### Directions for this task
Please copy every line with the string "naprawy" from the entries below.

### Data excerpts
════
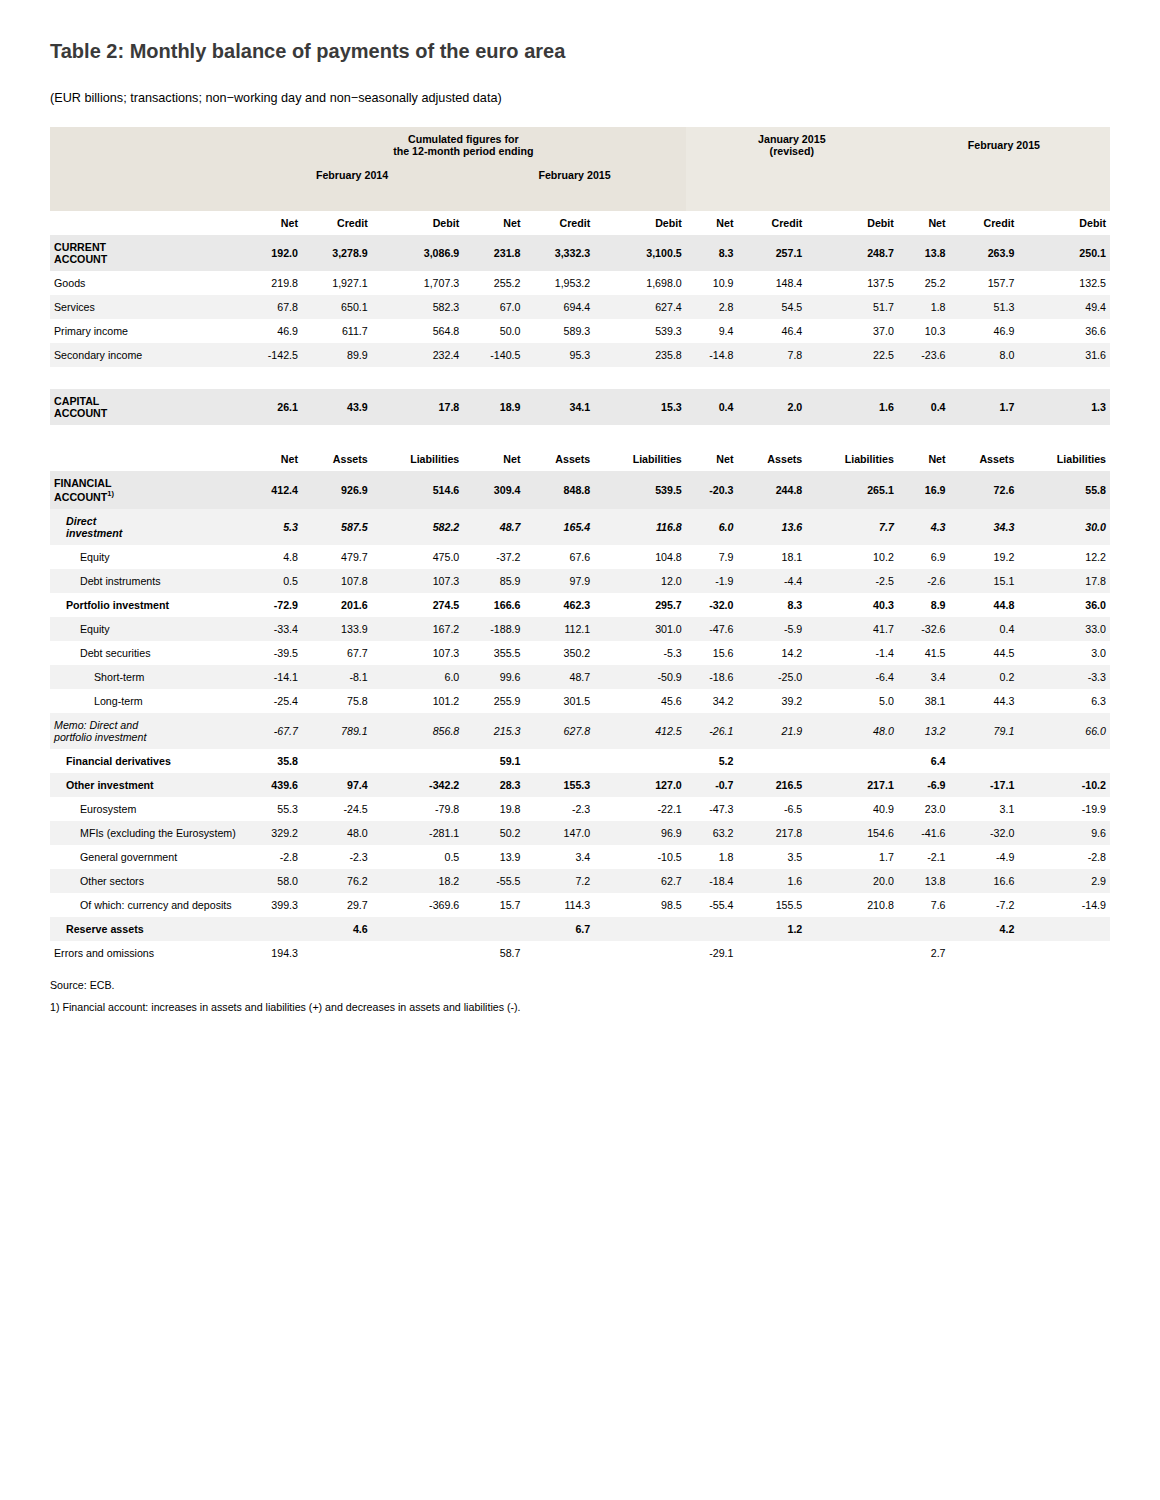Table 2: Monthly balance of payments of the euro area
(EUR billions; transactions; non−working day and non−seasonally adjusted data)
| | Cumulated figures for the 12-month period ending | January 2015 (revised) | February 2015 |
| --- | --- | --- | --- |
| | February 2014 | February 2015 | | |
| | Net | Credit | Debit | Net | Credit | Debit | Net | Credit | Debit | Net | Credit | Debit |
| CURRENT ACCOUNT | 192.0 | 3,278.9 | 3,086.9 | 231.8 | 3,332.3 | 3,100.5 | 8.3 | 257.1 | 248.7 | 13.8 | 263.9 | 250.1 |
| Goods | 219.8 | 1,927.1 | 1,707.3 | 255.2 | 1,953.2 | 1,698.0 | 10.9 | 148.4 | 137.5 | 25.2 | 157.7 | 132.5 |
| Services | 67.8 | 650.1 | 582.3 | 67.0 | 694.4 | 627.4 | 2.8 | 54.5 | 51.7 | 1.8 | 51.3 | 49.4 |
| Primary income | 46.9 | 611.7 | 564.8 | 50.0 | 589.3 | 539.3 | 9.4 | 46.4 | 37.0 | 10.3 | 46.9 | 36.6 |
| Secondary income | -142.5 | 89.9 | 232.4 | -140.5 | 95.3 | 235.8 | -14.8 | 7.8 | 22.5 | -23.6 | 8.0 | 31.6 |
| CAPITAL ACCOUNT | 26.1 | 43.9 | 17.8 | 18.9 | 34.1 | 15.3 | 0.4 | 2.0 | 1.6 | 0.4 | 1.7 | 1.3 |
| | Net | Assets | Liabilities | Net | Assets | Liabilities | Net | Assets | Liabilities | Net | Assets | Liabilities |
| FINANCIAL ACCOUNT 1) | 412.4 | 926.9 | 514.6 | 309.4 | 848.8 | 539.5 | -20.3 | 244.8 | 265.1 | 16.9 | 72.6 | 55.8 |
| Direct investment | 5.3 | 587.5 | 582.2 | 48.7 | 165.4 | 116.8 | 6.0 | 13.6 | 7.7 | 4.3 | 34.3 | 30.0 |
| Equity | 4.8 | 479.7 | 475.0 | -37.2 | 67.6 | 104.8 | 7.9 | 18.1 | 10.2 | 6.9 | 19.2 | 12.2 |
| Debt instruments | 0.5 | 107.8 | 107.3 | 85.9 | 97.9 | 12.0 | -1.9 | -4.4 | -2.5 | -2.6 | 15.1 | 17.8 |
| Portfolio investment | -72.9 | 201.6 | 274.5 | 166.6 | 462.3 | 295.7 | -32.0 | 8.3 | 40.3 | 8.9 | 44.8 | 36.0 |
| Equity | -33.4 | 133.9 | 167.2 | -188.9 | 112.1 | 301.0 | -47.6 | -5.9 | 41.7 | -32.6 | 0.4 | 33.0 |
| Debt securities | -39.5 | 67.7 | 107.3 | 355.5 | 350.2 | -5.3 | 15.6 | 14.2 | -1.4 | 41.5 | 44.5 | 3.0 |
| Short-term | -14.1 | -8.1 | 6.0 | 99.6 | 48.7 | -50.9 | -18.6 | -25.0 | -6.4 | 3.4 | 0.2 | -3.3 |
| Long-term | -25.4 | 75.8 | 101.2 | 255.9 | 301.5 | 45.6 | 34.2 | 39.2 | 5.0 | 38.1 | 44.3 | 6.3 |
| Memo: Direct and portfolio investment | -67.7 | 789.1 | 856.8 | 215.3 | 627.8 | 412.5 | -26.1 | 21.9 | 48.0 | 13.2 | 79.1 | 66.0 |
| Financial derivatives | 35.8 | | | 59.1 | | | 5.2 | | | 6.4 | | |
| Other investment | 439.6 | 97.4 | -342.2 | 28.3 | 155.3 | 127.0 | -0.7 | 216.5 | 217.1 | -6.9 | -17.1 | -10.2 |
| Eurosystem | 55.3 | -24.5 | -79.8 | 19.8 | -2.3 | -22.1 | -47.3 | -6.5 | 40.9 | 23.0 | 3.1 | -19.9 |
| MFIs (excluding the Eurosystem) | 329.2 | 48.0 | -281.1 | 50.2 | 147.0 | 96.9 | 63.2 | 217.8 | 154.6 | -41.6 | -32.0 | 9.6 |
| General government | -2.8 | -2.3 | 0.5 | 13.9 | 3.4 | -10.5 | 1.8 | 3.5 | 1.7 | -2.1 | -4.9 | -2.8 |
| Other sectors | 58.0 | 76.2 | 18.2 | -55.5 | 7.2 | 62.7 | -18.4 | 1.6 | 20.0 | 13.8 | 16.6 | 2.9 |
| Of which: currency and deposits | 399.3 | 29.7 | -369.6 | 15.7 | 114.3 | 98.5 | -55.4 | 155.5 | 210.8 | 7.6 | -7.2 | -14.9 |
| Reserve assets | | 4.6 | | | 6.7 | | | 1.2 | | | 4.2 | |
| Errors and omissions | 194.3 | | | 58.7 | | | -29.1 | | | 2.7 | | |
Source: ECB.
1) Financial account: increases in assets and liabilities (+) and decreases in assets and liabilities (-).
════
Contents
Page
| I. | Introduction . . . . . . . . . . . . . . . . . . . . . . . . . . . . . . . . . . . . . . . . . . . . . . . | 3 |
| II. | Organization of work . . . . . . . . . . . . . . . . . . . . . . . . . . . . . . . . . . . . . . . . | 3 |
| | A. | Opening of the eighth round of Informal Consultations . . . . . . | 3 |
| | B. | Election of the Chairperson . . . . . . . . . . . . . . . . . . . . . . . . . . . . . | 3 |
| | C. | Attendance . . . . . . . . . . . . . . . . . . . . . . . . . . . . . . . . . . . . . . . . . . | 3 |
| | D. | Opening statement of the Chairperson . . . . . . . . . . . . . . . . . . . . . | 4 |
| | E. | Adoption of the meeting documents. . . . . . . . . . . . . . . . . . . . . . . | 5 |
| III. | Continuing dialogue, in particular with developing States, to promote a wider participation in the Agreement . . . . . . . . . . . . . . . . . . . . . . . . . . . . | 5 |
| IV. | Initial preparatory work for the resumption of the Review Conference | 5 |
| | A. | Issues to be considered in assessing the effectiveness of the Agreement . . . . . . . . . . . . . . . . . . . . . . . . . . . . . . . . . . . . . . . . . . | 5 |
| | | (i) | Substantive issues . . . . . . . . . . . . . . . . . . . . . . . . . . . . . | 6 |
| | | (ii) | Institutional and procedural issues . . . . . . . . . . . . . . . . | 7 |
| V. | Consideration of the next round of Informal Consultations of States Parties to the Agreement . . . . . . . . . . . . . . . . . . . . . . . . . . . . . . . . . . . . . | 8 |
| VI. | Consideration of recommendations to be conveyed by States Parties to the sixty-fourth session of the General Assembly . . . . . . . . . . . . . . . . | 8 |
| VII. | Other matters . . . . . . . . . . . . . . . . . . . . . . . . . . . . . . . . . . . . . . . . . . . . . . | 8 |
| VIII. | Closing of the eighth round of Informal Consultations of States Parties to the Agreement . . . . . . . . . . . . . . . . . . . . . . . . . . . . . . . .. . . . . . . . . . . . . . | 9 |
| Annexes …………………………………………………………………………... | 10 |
════
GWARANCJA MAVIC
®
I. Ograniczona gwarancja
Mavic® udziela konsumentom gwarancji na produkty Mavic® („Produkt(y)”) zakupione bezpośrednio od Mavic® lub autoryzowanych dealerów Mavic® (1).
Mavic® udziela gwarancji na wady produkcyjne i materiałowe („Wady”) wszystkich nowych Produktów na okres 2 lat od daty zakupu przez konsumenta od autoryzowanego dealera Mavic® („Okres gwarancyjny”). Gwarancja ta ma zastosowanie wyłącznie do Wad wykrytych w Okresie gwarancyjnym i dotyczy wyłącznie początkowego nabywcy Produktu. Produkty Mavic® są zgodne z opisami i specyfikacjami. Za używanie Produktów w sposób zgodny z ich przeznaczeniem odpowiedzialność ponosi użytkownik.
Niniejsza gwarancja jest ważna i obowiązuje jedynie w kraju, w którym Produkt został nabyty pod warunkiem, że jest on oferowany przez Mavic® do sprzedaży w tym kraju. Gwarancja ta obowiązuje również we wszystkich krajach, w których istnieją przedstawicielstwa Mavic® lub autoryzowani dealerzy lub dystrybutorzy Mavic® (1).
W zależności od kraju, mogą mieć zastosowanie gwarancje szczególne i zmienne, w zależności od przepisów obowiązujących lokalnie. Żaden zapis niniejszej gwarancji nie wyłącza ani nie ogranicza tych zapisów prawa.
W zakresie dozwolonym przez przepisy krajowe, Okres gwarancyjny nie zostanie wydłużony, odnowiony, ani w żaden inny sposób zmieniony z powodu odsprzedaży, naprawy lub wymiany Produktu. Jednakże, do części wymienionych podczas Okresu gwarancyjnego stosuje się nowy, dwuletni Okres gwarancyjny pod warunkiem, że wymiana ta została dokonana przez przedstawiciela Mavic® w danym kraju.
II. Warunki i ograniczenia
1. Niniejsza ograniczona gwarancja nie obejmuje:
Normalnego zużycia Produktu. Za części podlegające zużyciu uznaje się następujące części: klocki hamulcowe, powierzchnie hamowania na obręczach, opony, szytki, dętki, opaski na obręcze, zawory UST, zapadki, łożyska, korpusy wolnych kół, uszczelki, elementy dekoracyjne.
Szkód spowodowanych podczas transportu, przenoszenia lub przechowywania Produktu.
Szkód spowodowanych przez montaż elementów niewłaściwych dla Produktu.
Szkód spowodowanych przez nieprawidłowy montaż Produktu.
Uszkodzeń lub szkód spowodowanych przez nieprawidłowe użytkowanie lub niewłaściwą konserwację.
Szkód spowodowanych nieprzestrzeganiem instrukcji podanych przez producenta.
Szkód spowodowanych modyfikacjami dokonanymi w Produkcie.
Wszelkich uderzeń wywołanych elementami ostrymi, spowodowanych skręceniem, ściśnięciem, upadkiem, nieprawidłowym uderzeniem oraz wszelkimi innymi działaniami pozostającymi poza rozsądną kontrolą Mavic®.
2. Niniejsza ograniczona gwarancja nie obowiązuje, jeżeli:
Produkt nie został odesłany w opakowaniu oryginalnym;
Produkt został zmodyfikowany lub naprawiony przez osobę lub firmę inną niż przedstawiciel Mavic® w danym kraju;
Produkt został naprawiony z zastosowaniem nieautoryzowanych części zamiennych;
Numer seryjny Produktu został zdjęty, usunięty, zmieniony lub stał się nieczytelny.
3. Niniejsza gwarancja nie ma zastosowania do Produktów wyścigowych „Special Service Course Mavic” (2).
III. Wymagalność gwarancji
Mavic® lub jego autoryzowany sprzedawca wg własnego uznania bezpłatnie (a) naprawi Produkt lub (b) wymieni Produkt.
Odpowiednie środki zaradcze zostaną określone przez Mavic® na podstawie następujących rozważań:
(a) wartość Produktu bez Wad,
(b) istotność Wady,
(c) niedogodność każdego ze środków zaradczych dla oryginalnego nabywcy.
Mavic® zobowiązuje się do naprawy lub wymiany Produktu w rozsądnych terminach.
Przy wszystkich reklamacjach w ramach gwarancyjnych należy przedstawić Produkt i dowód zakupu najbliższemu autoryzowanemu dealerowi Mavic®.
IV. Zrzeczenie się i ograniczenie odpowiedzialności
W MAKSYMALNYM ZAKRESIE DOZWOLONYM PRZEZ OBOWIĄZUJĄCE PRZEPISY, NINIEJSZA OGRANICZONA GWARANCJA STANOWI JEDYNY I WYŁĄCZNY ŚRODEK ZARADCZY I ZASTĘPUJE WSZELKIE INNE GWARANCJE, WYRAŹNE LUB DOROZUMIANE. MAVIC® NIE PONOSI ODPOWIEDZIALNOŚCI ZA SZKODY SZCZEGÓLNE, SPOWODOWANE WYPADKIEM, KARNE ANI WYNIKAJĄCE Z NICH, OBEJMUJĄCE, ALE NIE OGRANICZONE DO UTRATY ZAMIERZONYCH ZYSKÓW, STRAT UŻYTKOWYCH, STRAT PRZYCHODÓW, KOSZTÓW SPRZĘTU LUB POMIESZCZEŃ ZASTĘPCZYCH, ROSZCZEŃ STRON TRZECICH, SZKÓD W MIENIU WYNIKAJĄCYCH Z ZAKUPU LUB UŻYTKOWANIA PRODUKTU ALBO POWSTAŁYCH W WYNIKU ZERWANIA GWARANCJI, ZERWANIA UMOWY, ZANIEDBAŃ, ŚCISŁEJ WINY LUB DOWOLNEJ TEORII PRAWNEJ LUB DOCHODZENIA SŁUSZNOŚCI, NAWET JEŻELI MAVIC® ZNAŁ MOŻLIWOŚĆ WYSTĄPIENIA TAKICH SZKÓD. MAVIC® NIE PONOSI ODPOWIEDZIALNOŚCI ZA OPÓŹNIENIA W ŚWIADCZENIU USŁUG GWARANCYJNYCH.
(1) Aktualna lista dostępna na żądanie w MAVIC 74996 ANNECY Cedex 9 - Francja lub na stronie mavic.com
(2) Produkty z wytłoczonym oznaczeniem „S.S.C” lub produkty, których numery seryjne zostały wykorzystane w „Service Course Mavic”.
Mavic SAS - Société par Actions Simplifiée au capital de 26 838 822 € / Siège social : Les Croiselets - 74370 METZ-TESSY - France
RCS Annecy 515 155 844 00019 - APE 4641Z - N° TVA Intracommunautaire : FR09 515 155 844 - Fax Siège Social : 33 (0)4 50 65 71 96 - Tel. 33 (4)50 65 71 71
════
### Exercise solution
W zakresie dozwolonym przez przepisy krajowe, Okres gwarancyjny nie zostanie wydłużony, odnowiony, ani w żaden inny sposób zmieniony z powodu odsprzedaży, naprawy lub wymiany Produktu. Jednakże, do części wymienionych podczas Okresu gwarancyjnego stosuje się nowy, dwuletni Okres gwarancyjny pod warunkiem, że wymiana ta została dokonana przez przedstawiciela Mavic® w danym kraju.
Mavic® zobowiązuje się do naprawy lub wymiany Produktu w rozsądnych terminach.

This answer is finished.